▸ **Excerpt**:
======
If you ever had to do a research study or a survey at some point, you would have started with desk research.
There’s another, more technical name for it – secondary research. To rewind a bit, there are two types of research: primary, where you go out and study things first-hand, and secondary, where you explore what others have done.
But what is desk research? How do you do it, and use it? This article will help you:
- Understand what is desk-based research
- Explore 3 examples of desk research
- Make note of 6 common desk research methods
- Uncover the advantages of desk research
What is desk research?
Desk research can be defined as a type of market/product research, where you collect data at your desk (metaphorically speaking) from existing sources to get initial ideas about your research topic.
Desk research or secondary research is an essential process from a business’s point of view. After all, secondary data sources are such an easy way to get information about their industry, trends, competitors, and customers.
======
[Camera pose estimation data]
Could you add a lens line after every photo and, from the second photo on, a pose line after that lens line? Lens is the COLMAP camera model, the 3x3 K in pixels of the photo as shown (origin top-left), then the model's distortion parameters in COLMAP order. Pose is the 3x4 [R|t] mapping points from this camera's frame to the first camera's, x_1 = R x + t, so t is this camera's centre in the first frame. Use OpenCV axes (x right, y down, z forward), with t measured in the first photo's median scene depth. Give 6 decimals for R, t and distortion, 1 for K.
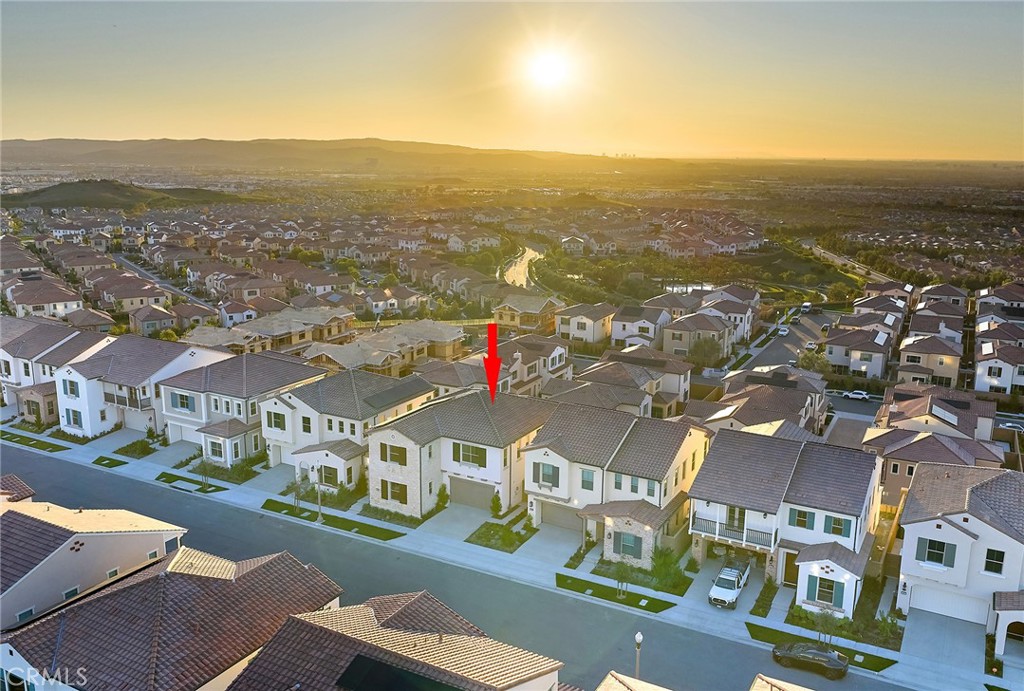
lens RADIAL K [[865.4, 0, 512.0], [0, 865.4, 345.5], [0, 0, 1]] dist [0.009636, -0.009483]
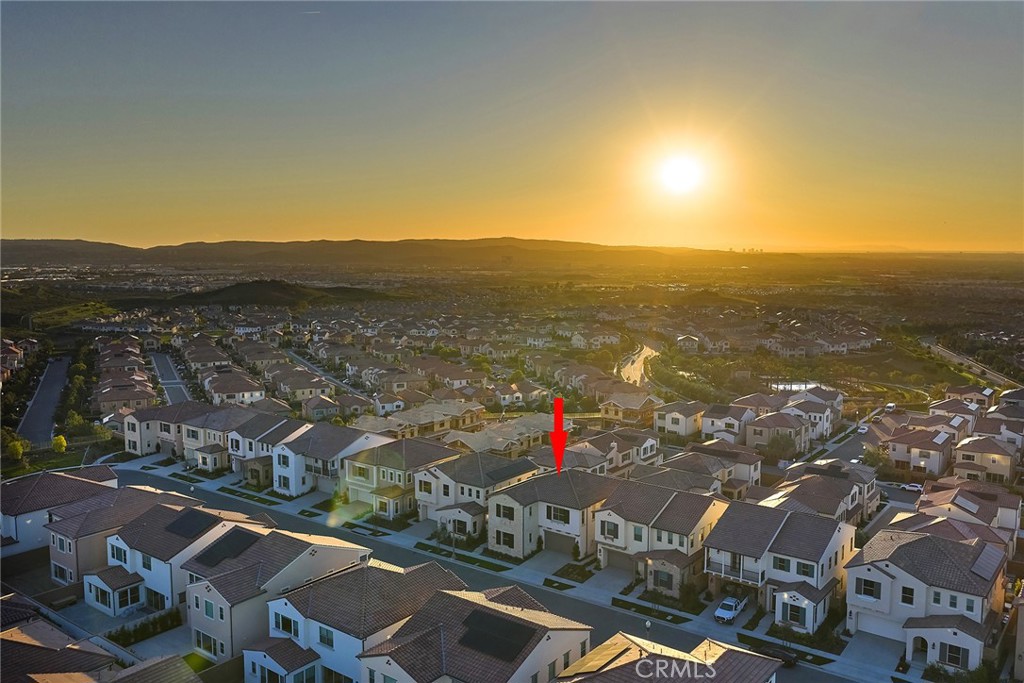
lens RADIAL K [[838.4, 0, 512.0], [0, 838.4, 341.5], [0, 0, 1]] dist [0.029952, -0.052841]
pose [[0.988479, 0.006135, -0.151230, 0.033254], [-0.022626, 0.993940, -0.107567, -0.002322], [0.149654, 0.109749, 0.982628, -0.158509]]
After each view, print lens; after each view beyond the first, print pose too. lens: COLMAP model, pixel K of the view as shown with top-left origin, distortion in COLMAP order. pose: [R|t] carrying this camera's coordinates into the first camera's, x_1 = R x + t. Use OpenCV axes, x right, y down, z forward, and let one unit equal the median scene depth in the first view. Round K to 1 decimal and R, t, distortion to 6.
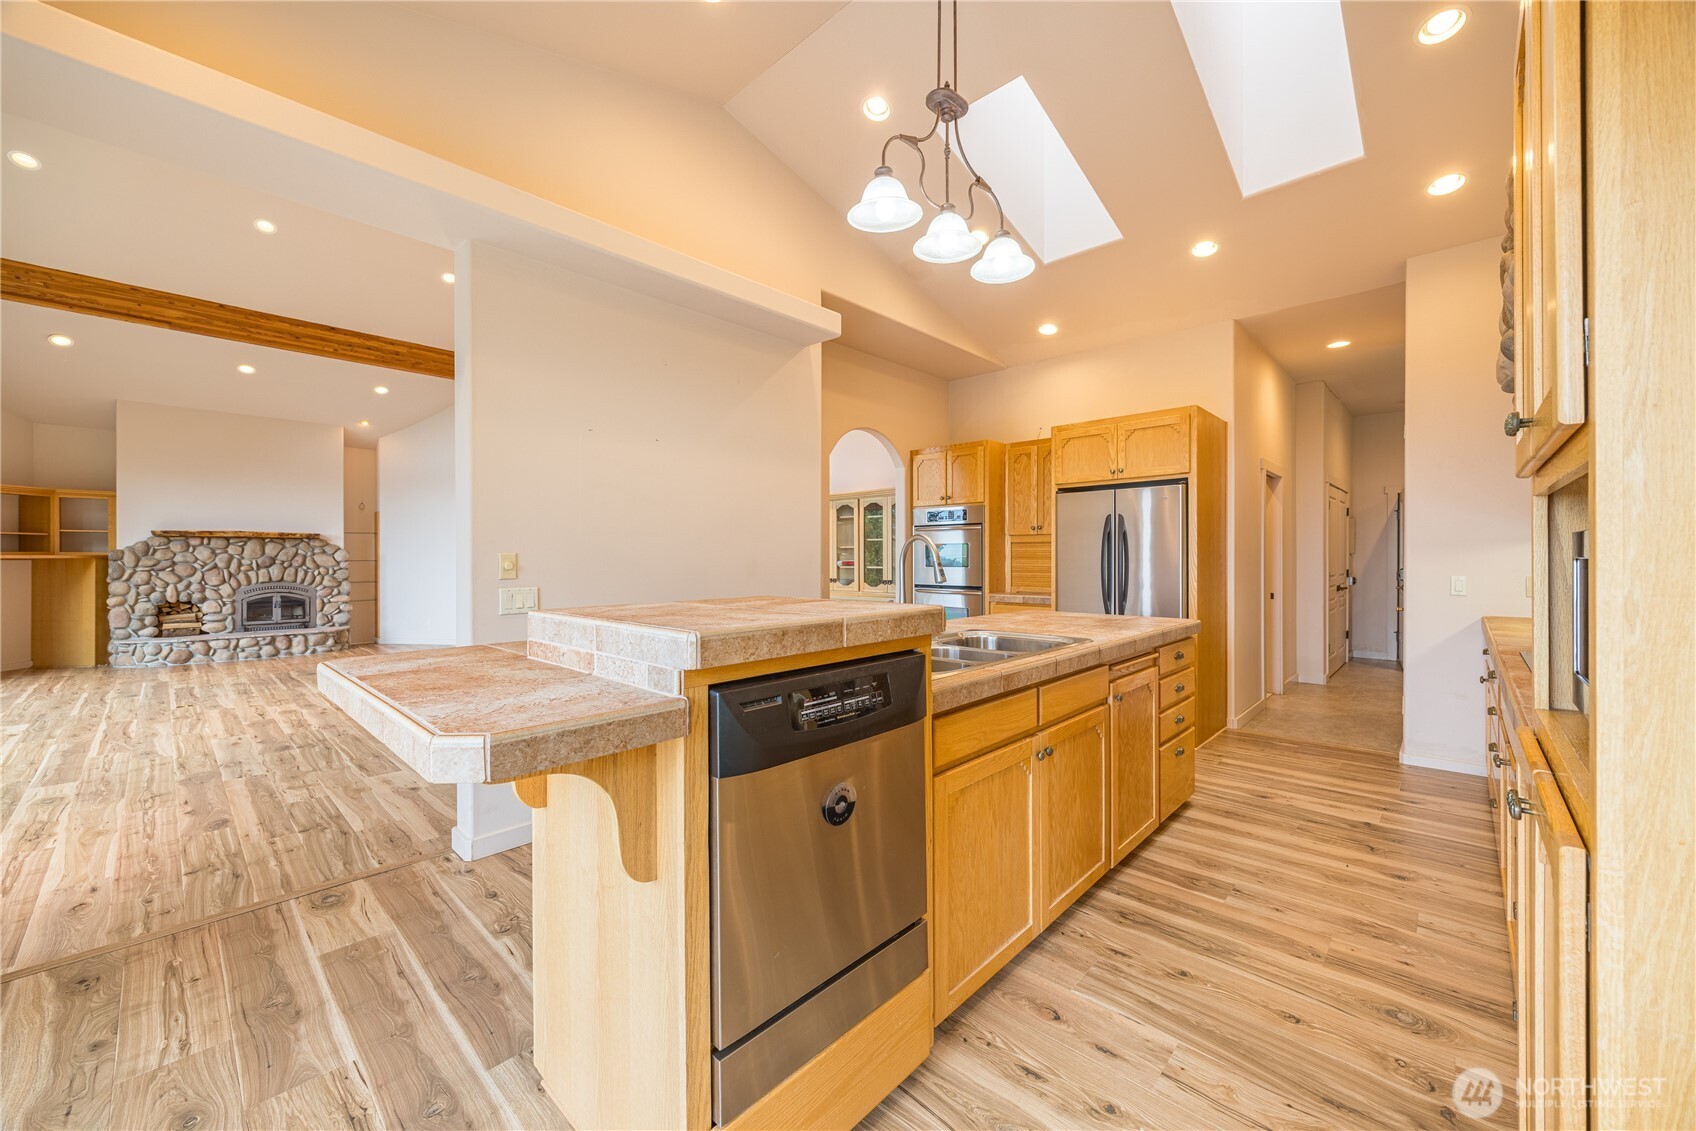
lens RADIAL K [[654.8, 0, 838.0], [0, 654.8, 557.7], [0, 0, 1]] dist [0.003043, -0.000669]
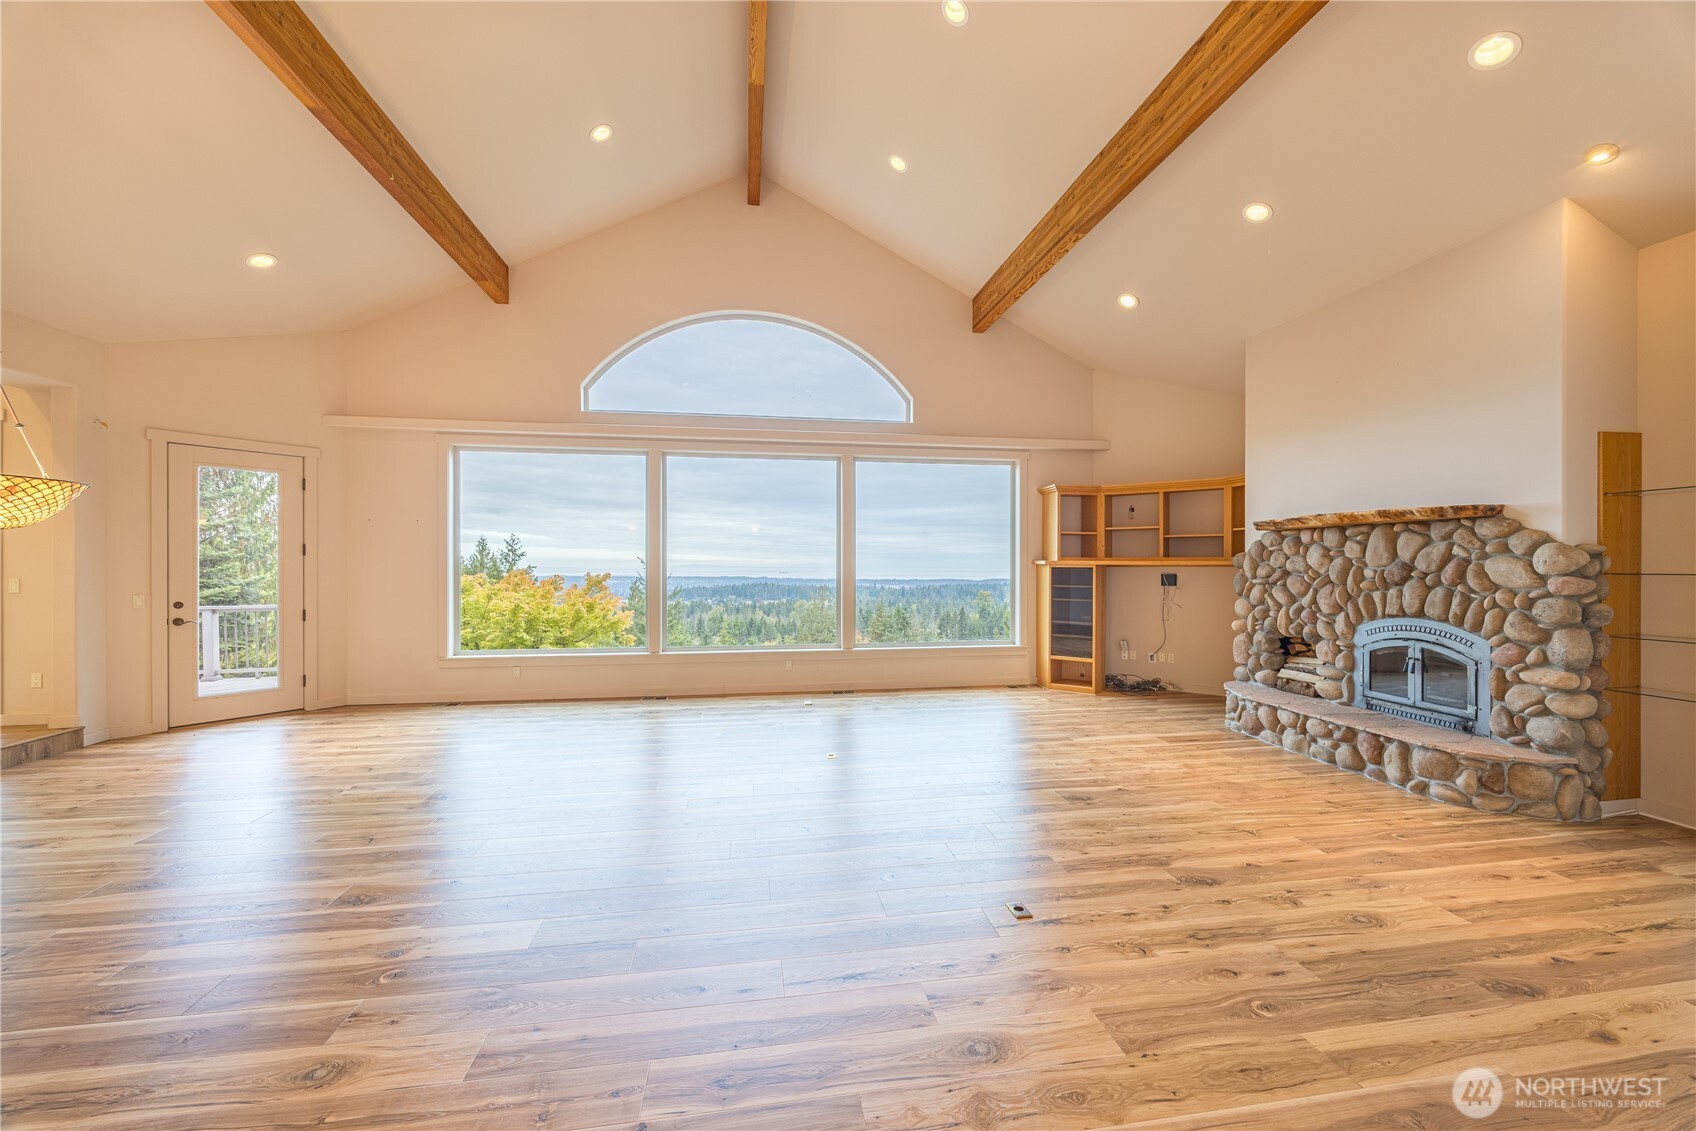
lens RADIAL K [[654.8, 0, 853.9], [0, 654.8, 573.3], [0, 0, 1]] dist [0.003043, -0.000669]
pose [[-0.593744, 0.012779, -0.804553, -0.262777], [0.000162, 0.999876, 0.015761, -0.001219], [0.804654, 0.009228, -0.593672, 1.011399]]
======
▸ **Assignment 1**: Reproduce word for word the stretch of the desk research article from "Desk research or" through "competitors, and customers.".
▸ **Assignment 2**:
Answer these questions from the desk research article:
(a) What more technical name does the article give for desk research?
(b) How many common desk research methods does the article say it will cover?
(c) In the definition of desk research, where does the collected data come from?
▸ **Assignment 3**: Pick up the desk research article where it stops and write the next few sentences.

▸ **Reply 1**:
Desk research or secondary research is an essential process from a business’s point of view. After all, secondary data sources are such an easy way to get information about their industry, trends, competitors, and customers.

▸ **Reply 2**:
(a) Secondary research.
(b) Six.
(c) Existing sources.

▸ **Reply 3**:
Types of secondary data sources
#1. Internal secondary data: This consists of data from within the researcher’s company. Examples include:
- Company reports and presentations
- Case studies
- Podcasts, vlogs and blogs
- Press releases
- Websites and social media
- Company databases and data sets
#2. External secondary data: Researchers collect this from outside their respective firms. Examples include:
- Digital and print publications
- Domain-specific publications and periodicals
- Online research communities, like ResearchGate
- Industry speeches and conference presentations
- Research papers
What are examples of desk research in action?
#1. Testing product-audience match
Let’s say you’re developing a fintech product. You want to do a concept testing study. To make sure you get it right, you’re interested in finding out your target audience’s attitudes about a topic in your domain. For e.g., Gen Z’s perceptions about money in the US.
With a quick Google search, you get news articles, reports, and research studies about Gen Z’s financial habits and attitudes. Also, infographics and videos provide plenty of quantitative data to draw on.
These steps are a solid starting point for framing your concept testing study. You can further reduce the time spent on survey design with a Concept Testing Survey Template. Sign up to get free access to this and hundreds more templates.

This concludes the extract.